Task to complete
Write out each record below exactly as it appears, with no pictures.

Provided data

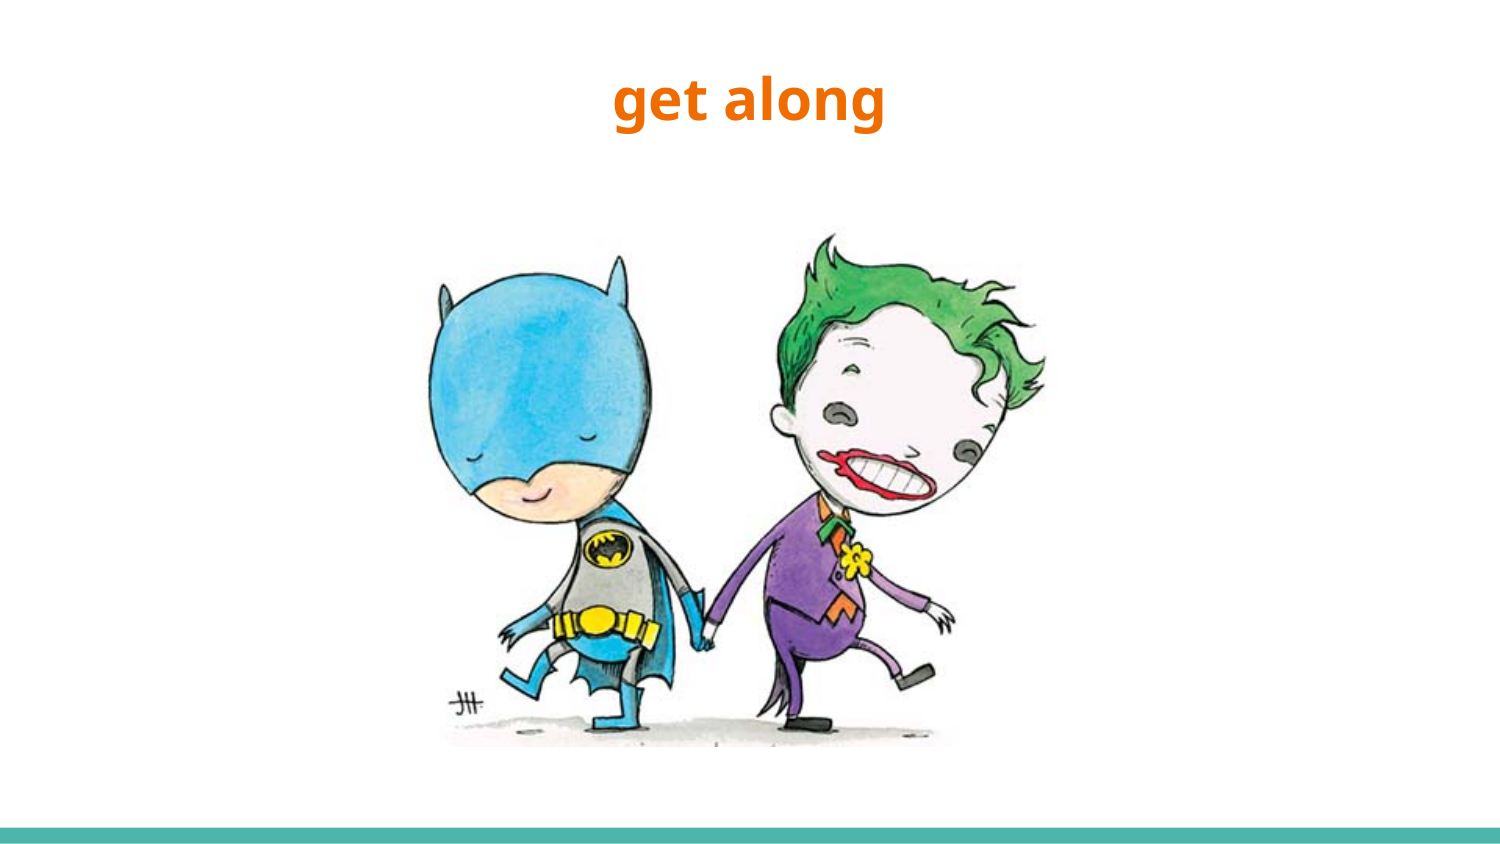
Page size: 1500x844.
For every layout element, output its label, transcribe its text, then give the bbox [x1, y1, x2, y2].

title get along [51, 46, 1449, 163]
picture [346, 188, 1129, 748]
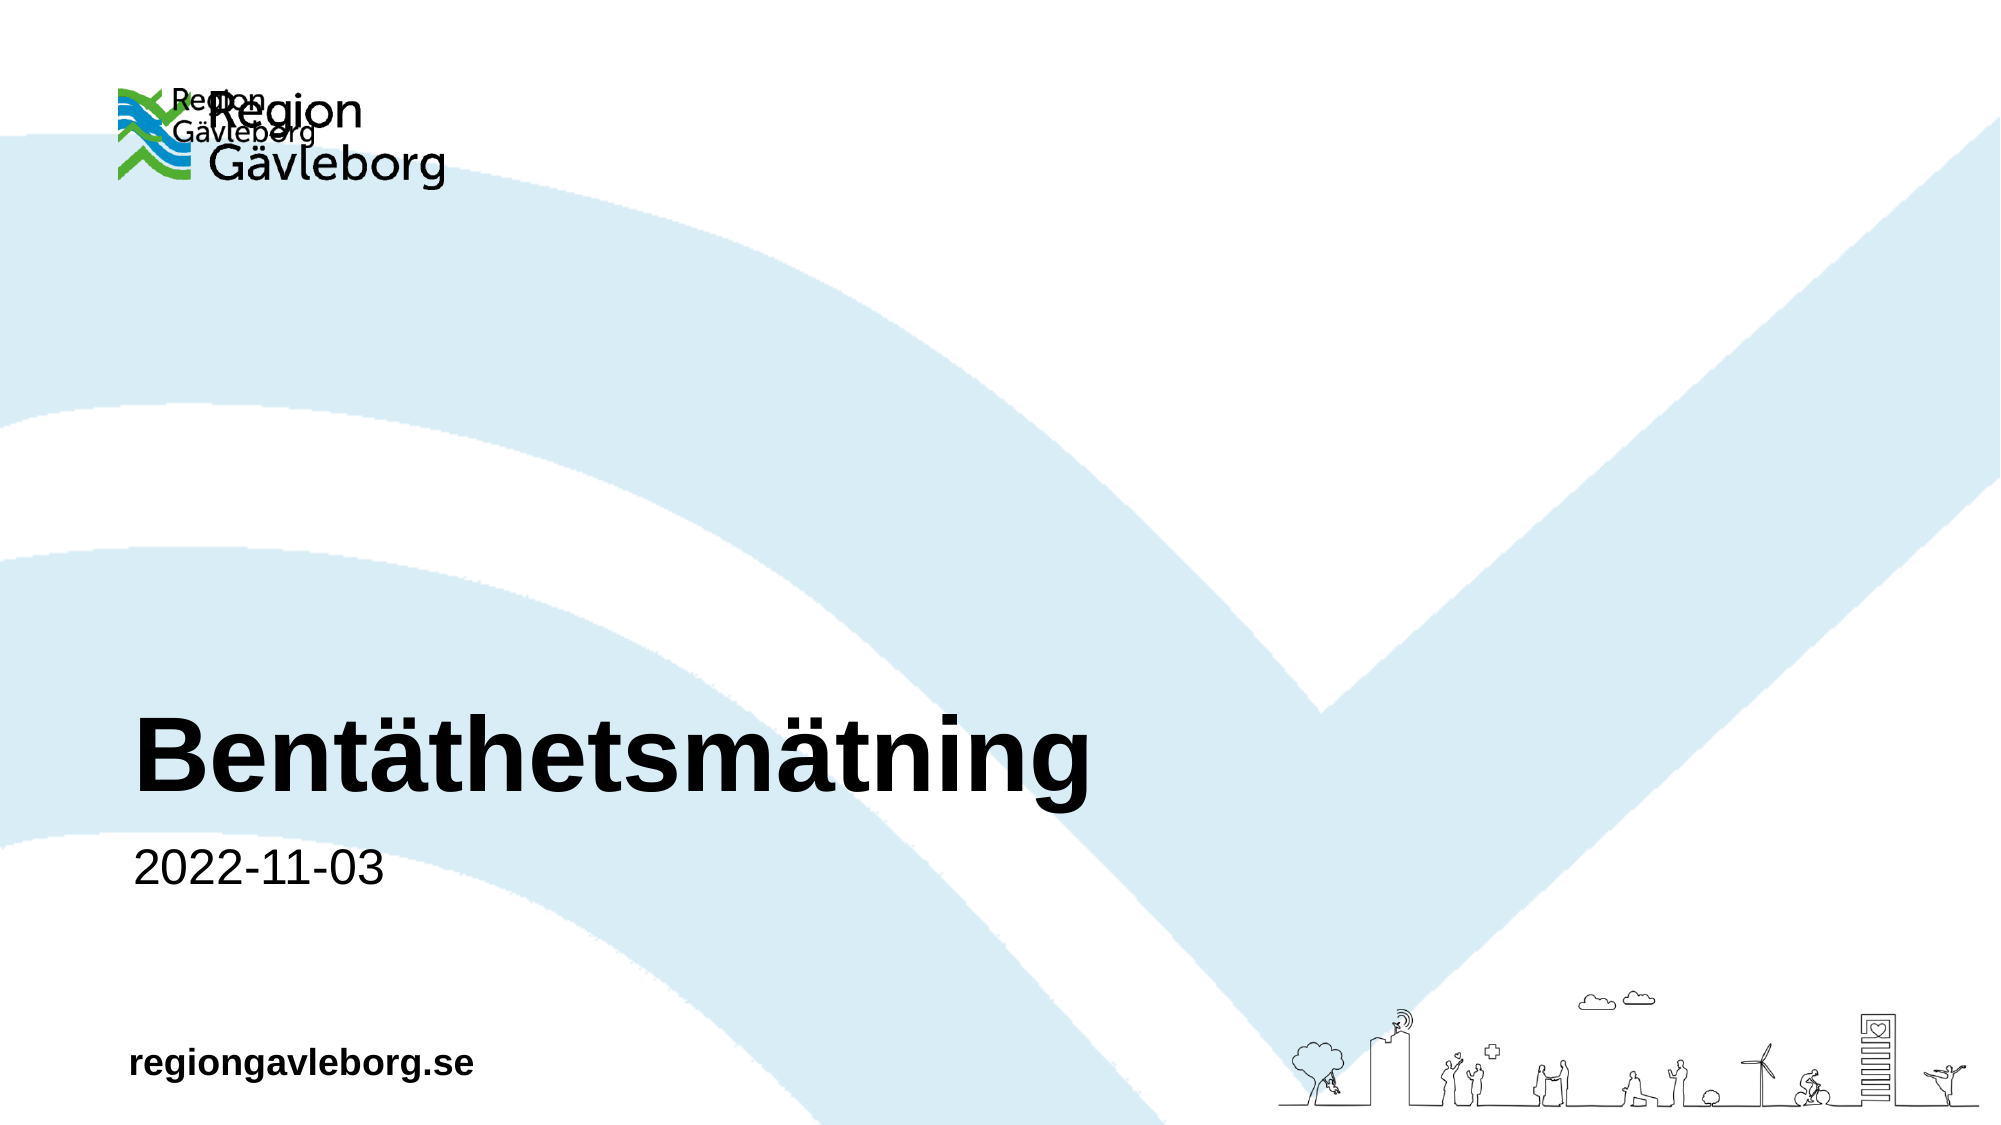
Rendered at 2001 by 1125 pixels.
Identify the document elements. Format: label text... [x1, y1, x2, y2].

title Bentäthetsmätning [118, 586, 1890, 823]
subtitle 2022-11-03 [118, 834, 1890, 953]
picture [0, 0, 2001, 1125]
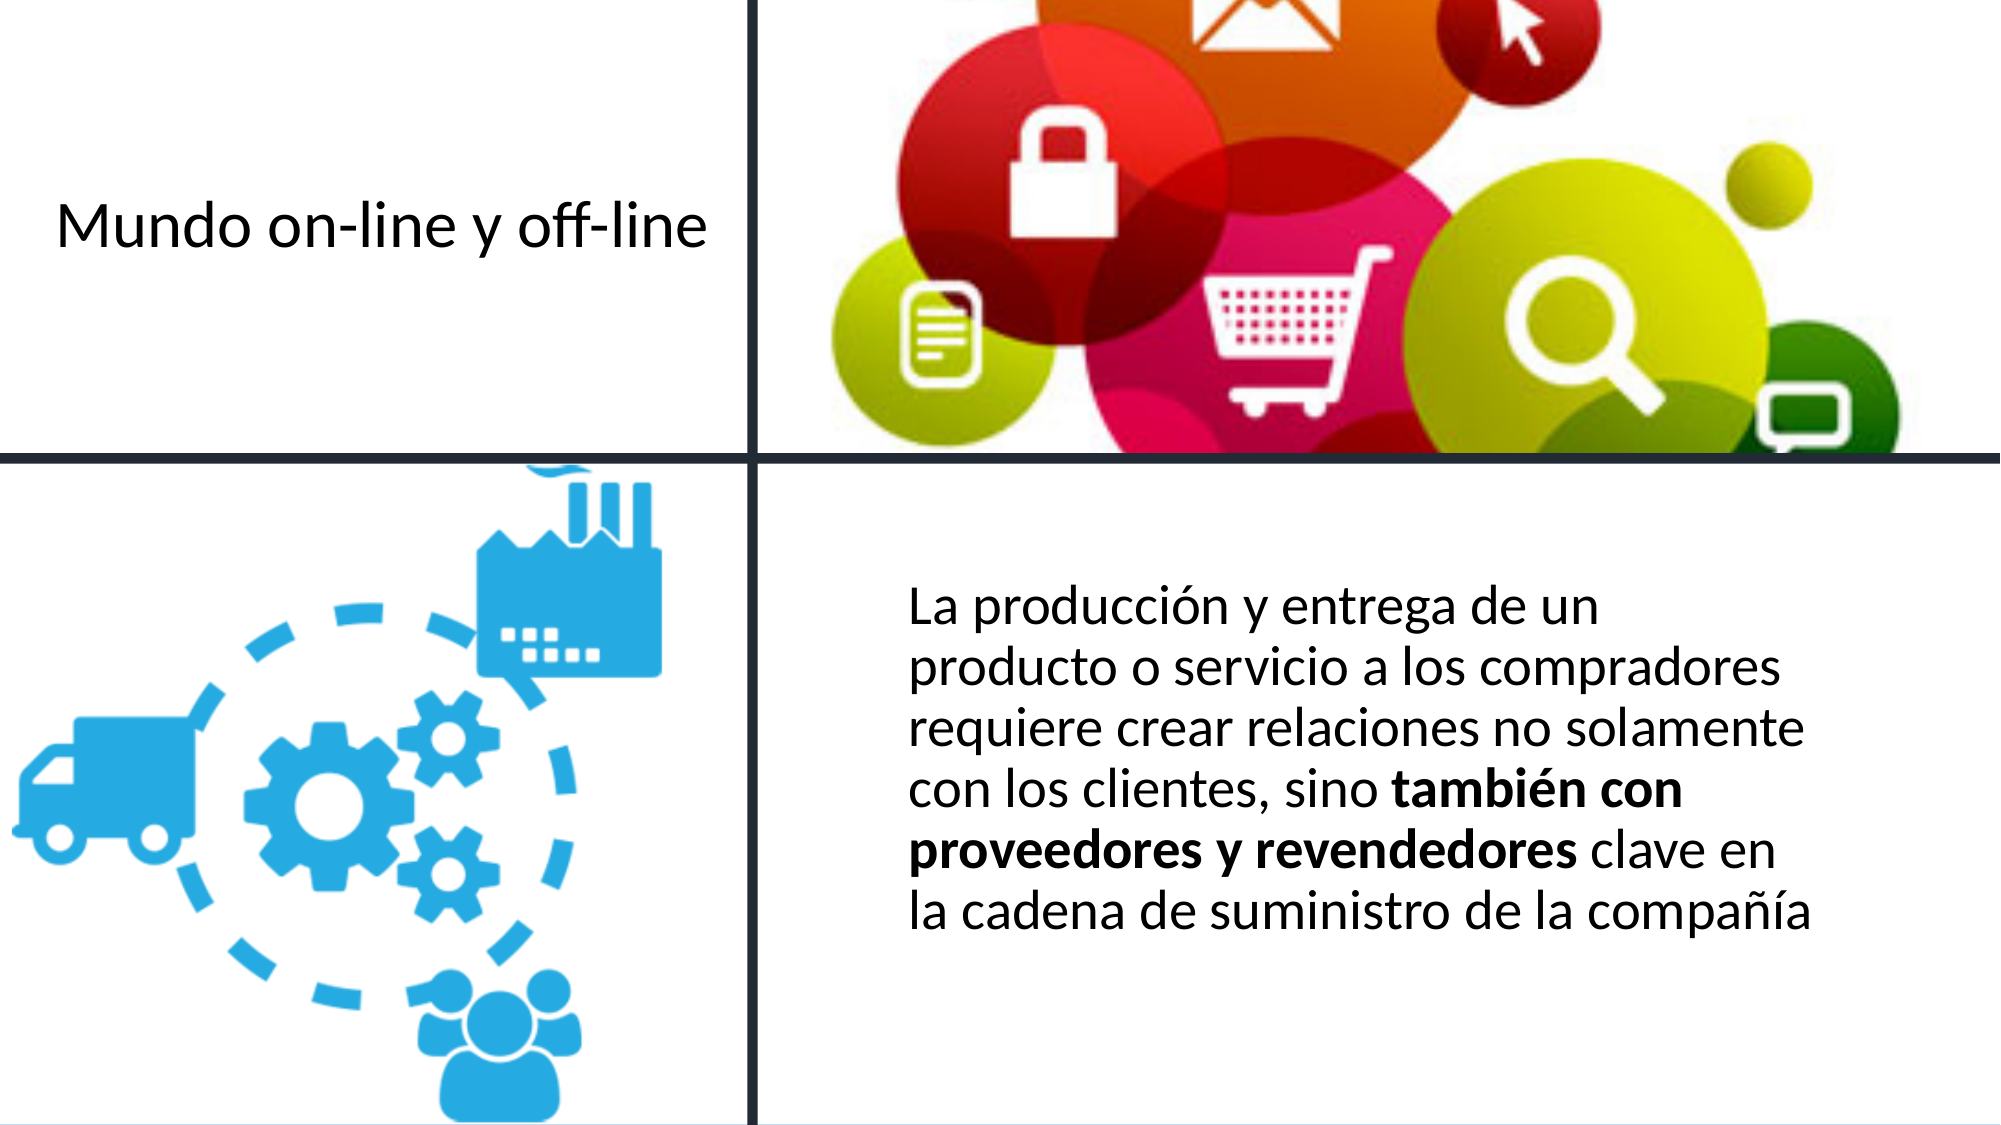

Expected answer
Page size: 1500x844.
For every layout element, output its label, transcribe its text, then give the bbox [x1, y1, x2, y2].

title get along [51, 46, 1449, 163]
picture [346, 188, 1129, 748]
Rendered at 2001 by 1125 pixels.
Identify the document elements. Format: label text... [x1, y1, x2, y2].

title Bentäthetsmätning [118, 586, 1890, 823]
subtitle 2022-11-03 [118, 834, 1890, 953]
picture [0, 0, 2001, 1125]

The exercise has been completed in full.